Elle le fut cependant avec une singulière amertume et
une singulière passion. La jalousie de l'Angleterre,
ou plutôt de lord Palmerston, après avoir
essayé, par tous les moyens diplomatiques, d'entraver
au début l'oeuvre de M. de Lesseps, se saisit
ardemment de ce prétexte des corvées pour lui
créer, dès ses premiers pas, de nouveaux
obstacles. Les journaux anglais retentirent de
déclamations contre cette exploitation des populations
indigènes, qui rappelait, disait-on, l'esclavage
antique et les excès monstrueux du despotisme
asiatique... Toujours défiante et envieuse de
l'Egypte, sa puissante vassale, la Turquie s'associa à
ces récriminations. La compagnie dut renoncer au
système des corvées.
Il semblait que ce dût être là pour elle
un coup mortel. Grâce à Dieu, il n'en fut rien.
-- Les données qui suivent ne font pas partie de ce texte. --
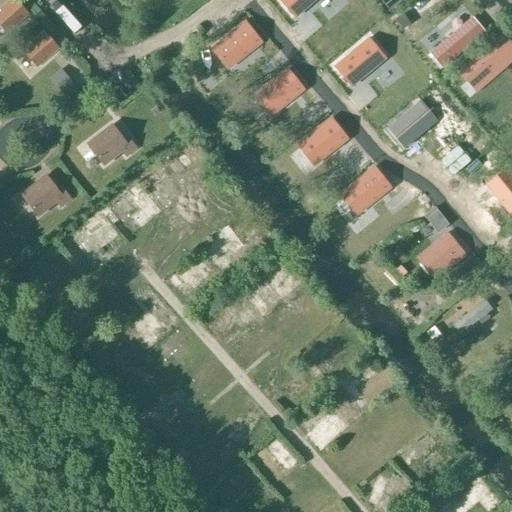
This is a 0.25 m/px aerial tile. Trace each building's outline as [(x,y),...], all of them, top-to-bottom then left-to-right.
[(0,24),(7,32),(28,14),(15,0),(9,0),(0,8),(0,24)] [(308,0),(277,0),(290,16),(308,0)] [(382,0),(389,8),(399,0),(382,0)] [(420,0),(413,0),(403,8),(411,19),(427,8),(420,0)] [(394,20),(401,30),(409,24),(402,14),(394,20)] [(441,68),(484,31),(472,17),(429,54),(441,68)] [(227,69),(261,43),(244,22),(211,49),(227,69)] [(37,67),(58,48),(43,32),(22,50),(37,67)] [(365,37),(331,65),(348,85),(381,57),(365,37)] [(501,62),(488,47),(458,73),(472,88),(501,62)] [(269,116),(303,90),(287,69),(253,96),(269,116)] [(380,117),(401,100),(379,73),(358,90),(380,117)] [(439,124),(468,100),(448,76),(419,99),(439,124)] [(403,148),(436,121),(420,101),(387,128),(403,148)] [(481,116),(454,139),(474,163),(502,140),(481,116)] [(313,166),(346,139),(330,119),(297,145),(313,166)] [(87,144),(103,165),(121,150),(125,156),(135,148),(129,140),(125,143),(111,125),(87,144)] [(151,174),(173,203),(183,196),(161,167),(151,174)] [(374,168),(340,194),(356,214),(390,188),(374,168)] [(486,184),(511,216),(511,175),(506,168),(486,184)] [(46,176),(21,195),(37,215),(56,201),(60,206),(69,198),(63,191),(59,194),(46,176)] [(142,229),(153,220),(150,217),(157,211),(136,185),(118,200),(142,229)] [(108,239),(117,233),(109,221),(118,215),(109,203),(91,216),(108,239)] [(242,265),(261,235),(251,228),(231,258),(242,265)] [(76,237),(97,266),(107,259),(86,230),(76,237)] [(465,255),(447,233),(438,240),(444,246),(420,265),(433,281),(465,255)] [(256,278),(278,305),(301,286),(278,259),(256,278)] [(201,298),(228,275),(220,266),(193,289),(201,298)] [(64,297),(82,286),(75,276),(57,287),(64,297)] [(237,292),(222,324),(235,330),(250,297),(237,292)] [(484,301),(453,326),(460,335),(491,311),(484,301)] [(104,303),(80,320),(87,330),(111,313),(104,303)] [(326,355),(333,366),(363,349),(357,337),(326,355)] [(303,366),(289,393),(301,399),(315,372),(303,366)] [(376,385),(381,394),(392,388),(380,367),(347,385),(354,397),(376,385)] [(142,383),(145,394),(174,388),(171,376),(142,383)] [(334,398),(309,423),(324,438),(349,413),(334,398)] [(182,438),(213,417),(206,407),(175,428),(182,438)] [(421,460),(430,470),(452,452),(443,441),(421,460)] [(304,461),(294,448),(283,456),(273,442),(263,450),(283,477),(304,461)] [(480,467),(453,491),(461,500),(474,488),(483,499),(497,486),(480,467)] [(386,501),(401,507),(412,479),(397,474),(386,501)]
L'énergie de ses chefs et l'esprit inventif de ses
ingénieurs triomphèrent de toutes les
difficultés. Les hommes manquant, on eut recours aux
machines ; on inventa des appareils admirables pour
suppléer aux bras qui faisaient défaut ; on
employa des dragues puissantes, mues par la vapeur, et qui,
à l'aide de longs déversoirs, rejetaient
d'elles-mêmes sur les rives les montagnes de
déblais qu'elles enlevaient du fond du canal. Les
travaux, un instant ralentis, marchèrent avec une
rapidité plus grande.
Sur d'autres points, des difficultés d'une autre sorte
furent surmontées avec non moins de bonheur. A
Port-Saïd, la pierre manquait absolument pour construire
les deux jetées qui devaient s'avancer dans la mer,
l'une à trois mille cinq cents mètres, l'autre
à deux mille cinq cents mètres, pour former
à l'entrée du canal un avant-port vaste et
sûr. Les pierres qu'on n'avait pas, on les a
fabriquées de toutes pièces : un mélange
de chaux, de sable et d'eau était coulé dans
des moules de dix mètres cubes ; ce béton,
exposé au soleil, devenait, au bout de deux mois, dur
comme du granit. Les blocs ainsi obtenus pesaient vingt
tonnes ; transportés sur des allèges et
précipités dans la mer, ils ont formé
d'immenses digues contre lesquelles vient se briser l'effort
des plus violentes tempêtes.
Commencé en 1859, le canal, comme l'avait promis M. de
Lesseps, était ouvert au bout de dix ans. Le 17
novembre 1869, l'inauguration en était faite en
présence de l'impératrice Eugénie et de
l'empereur d'Autriche. Une flotte de trente navires passait
ce jour-là d'une mer à l'autre. La route
directe des Indes était ouverte au commerce
européen ; les distances qui séparent les
principaux ports du monde occidental, de l'extrême
Orient, étaient abrégées de
moitié . C'est là dans l'histoire de la
navigation un fait aussi éclatant et d'une
portée aussi considérable que le fut, il y a
trois siècles, la découverte du cap de
Bonne-Espérance. Deux grandes barrières
interceptaient sur les mers les communications commerciales
des nations : l'isthme de Suez dans le monde ancien, l'isthme
de Panama dans le nouveau monde. L'une de ces
barrières est tombée ; le rêve de
Leibnitz est à moitié réalisé.
C'est à la France que la gloire en est due.